1 Secret to the Best Fabada Asturiana You’ll Ever Taste

You won’t find Fabada Asturiana on a fast-food menu. You won’t see it on a 15-minute TikTok recipe. But if you’ve ever sat around a wooden table in northern Spain, steam rising from a deep earthenware pot, the scent of smoked paprika and slow-cooked pork curling through the air — then you know: this is what food should taste like.
5 from 1 vote
Prep Time 20 minutes
Cook Time 3 hours
Soaking Time 16 hours
Total Time 19 hours 20 minutes
Course Main Course
Cuisine Mediterranean
Servings 8 people

Ingredients
  

  • 450 g 1 lb dried fabes de La Granja (the real ones — if you can’t find them, use cannellini or Great Northern beans)
  • 150 g 5 oz chorizo asturiano (not spicy — sweet-smoked, with visible fat)
  • 150 g 5 oz morcilla de Asturias (the kind with rice and onion inside — never the dry, crumbly kind)
  • 100 g 3.5 oz tocino de cura or cecina (cured pork belly or air-dried ham fat — the secret to the broth’s silkiness)
  • 1 large bay leaf just one — don’t overdo it
  • 1 tsp sweet smoked paprika pimentón de la Vera
  • 1.5 liters 6 cups cold water (never hot — never broth)
  • A pinch of coarse sea salt added only at the end

Optional but traditional:

  • A single strand of saffron steeped in warm water and added at the end — just for color and soul
  • A splash of dry white wine 2 tablespoons, added when searing the meats

Instructions
 

  • Soak: 450g dried fabes (or cannellini) overnight in cold water.
  • Sear: In a heavy pot, gently render 150g chorizo and 100g tocino.

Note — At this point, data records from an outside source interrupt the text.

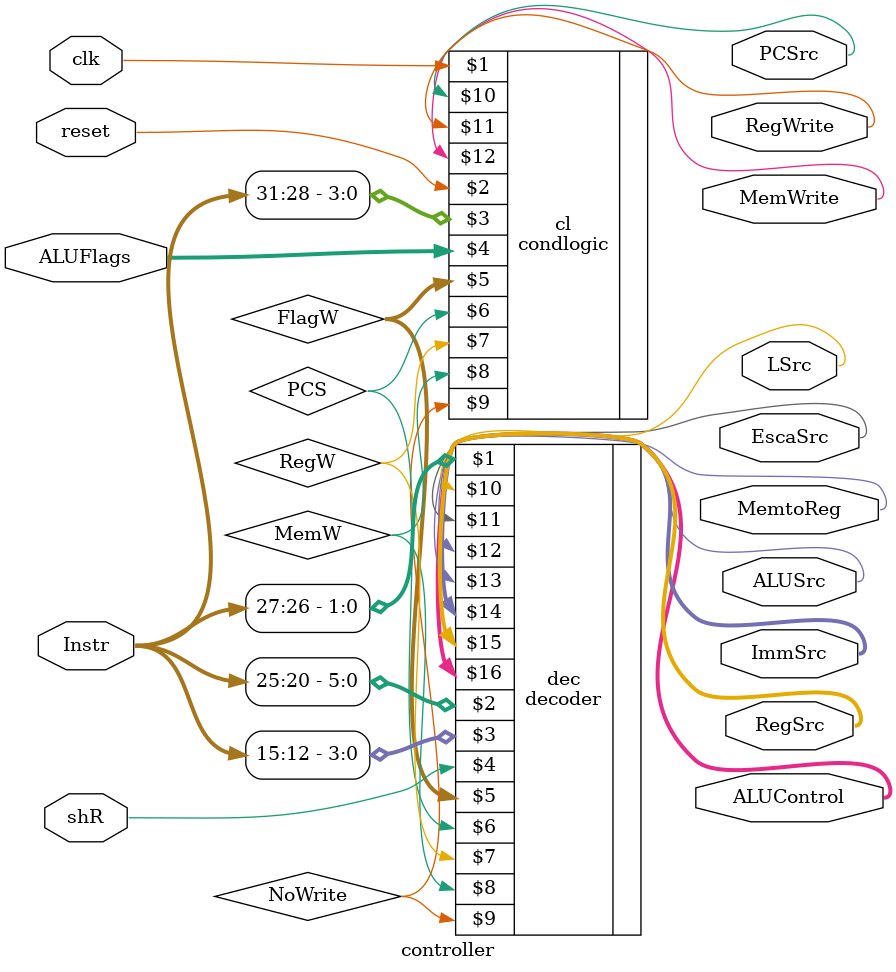
<source format=sv>
/*
 * This module is the Control Unit of ARM single-cycle processor
 */ 
module controller(input logic clk, reset,
						input logic [31:12] Instr,
						input logic shR,
						input logic [3:0] ALUFlags,
						output logic [1:0] RegSrc,
						output logic RegWrite,
						output logic [1:0] ImmSrc,
						output logic ALUSrc,
						output logic [2:0] ALUControl,
						output logic MemWrite, MemtoReg,
						output logic PCSrc, LSrc, EscaSrc);
	logic [1:0] FlagW;
	logic PCS, RegW, MemW, NoWrite;

	decoder dec(Instr[27:26], Instr[25:20], Instr[15:12], shR,
					FlagW, PCS, RegW, MemW, NoWrite, LSrc, EscaSrc, 
					MemtoReg, ALUSrc, ImmSrc, RegSrc, ALUControl);

	condlogic cl(clk, reset, Instr[31:28], ALUFlags,
					FlagW, PCS, RegW, MemW, NoWrite,
					PCSrc, RegWrite, MemWrite);

endmodule

</source>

Add 150g morcilla; brown lightly.
  • Simmer: Drain beans, add to pot with 1.5L cold water, 1 bay leaf, 1 tsp smoked paprika. Bring to a bare simmer. Cook 3–4 hours — do not stir.
  • Finish: Salt only in the last 15 minutes. Optional: add saffron infusion.
  • Rest: Turn off heat. Cover. Let sit 30+ minutes before serving.
  • Serve with rustic bread and sidra. Better the next day.